Architecture Overview
OpenDB is designed as a modular, hybrid database system that combines multiple database paradigms while maintaining high performance and ACID guarantees.
System Architecture
┌─────────────────────────────────────────────────────────┐
│ OpenDB Public API │
├─────────────┬──────────────┬──────────────┬─────────────┤
│ Key-Value │ Records │ Graph │ Vectors │
│ Store │ (Memory) │ Relations │ (HNSW) │
├─────────────┴──────────────┴──────────────┴─────────────┤
│ Transaction Manager (ACID) │
│ WAL + Optimistic Locking + MVCC │
├──────────────────────────────────────────────────────────┤
│ LRU Cache Layer │
│ (Write-Through + Invalidation) │
├──────────────────────────────────────────────────────────┤
│ Storage Trait (Pluggable Backend) │
├──────────────────────────────────────────────────────────┤
│ RocksDB Backend (LSM Tree) │
│ Column Families + Native Transactions + WAL │
└──────────────────────────────────────────────────────────┘
Core Components
1. Storage Layer
- Backend: RocksDB (high-performance LSM tree)

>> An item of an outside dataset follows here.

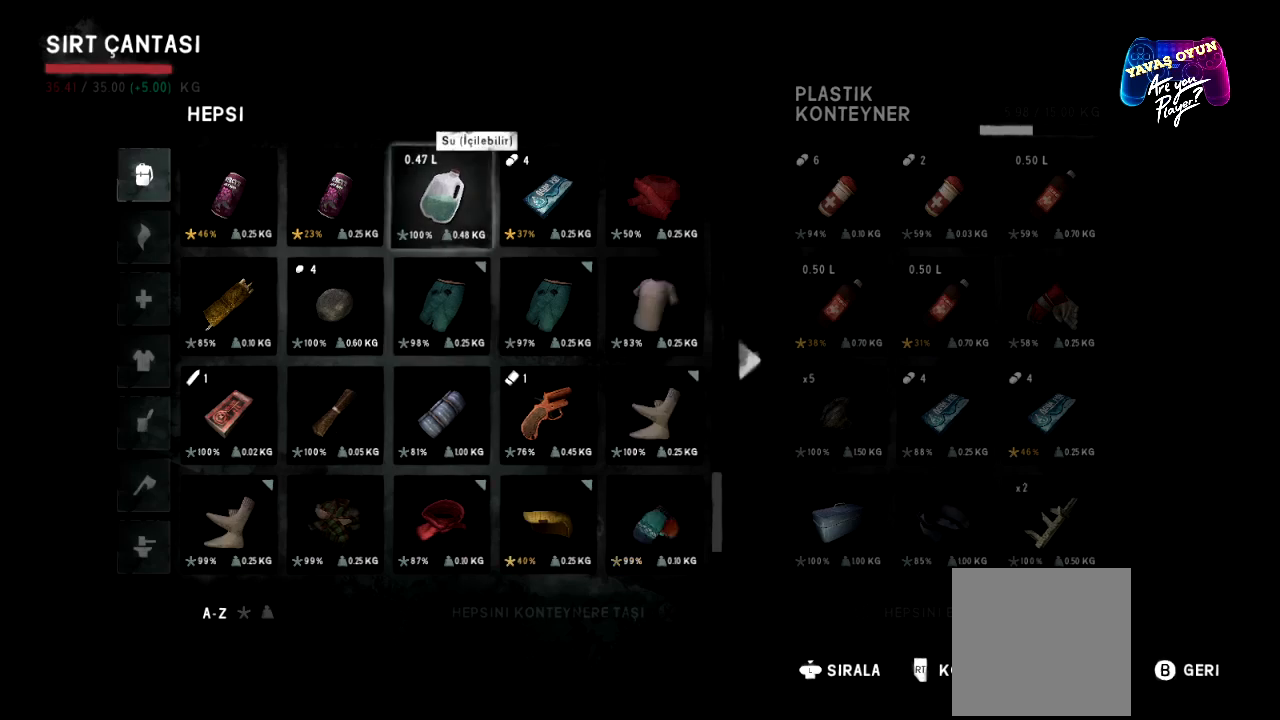
{"buttons": [], "left_stick": "center", "right_stick": "center", "events": [[333, "left_stick", "center"]]}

- Column Families: Namespace isolation for different data types
- Persistence: Write-Ahead Log (WAL) for durability
2. Transaction Manager
- ACID Guarantees: Full transactional support
- Isolation: Snapshot isolation via RocksDB transactions
- Concurrency: Optimistic locking
3. Cache Layer
- Strategy: LRU (Least Recently Used)
- Write Policy: Write-through (update storage first, then cache)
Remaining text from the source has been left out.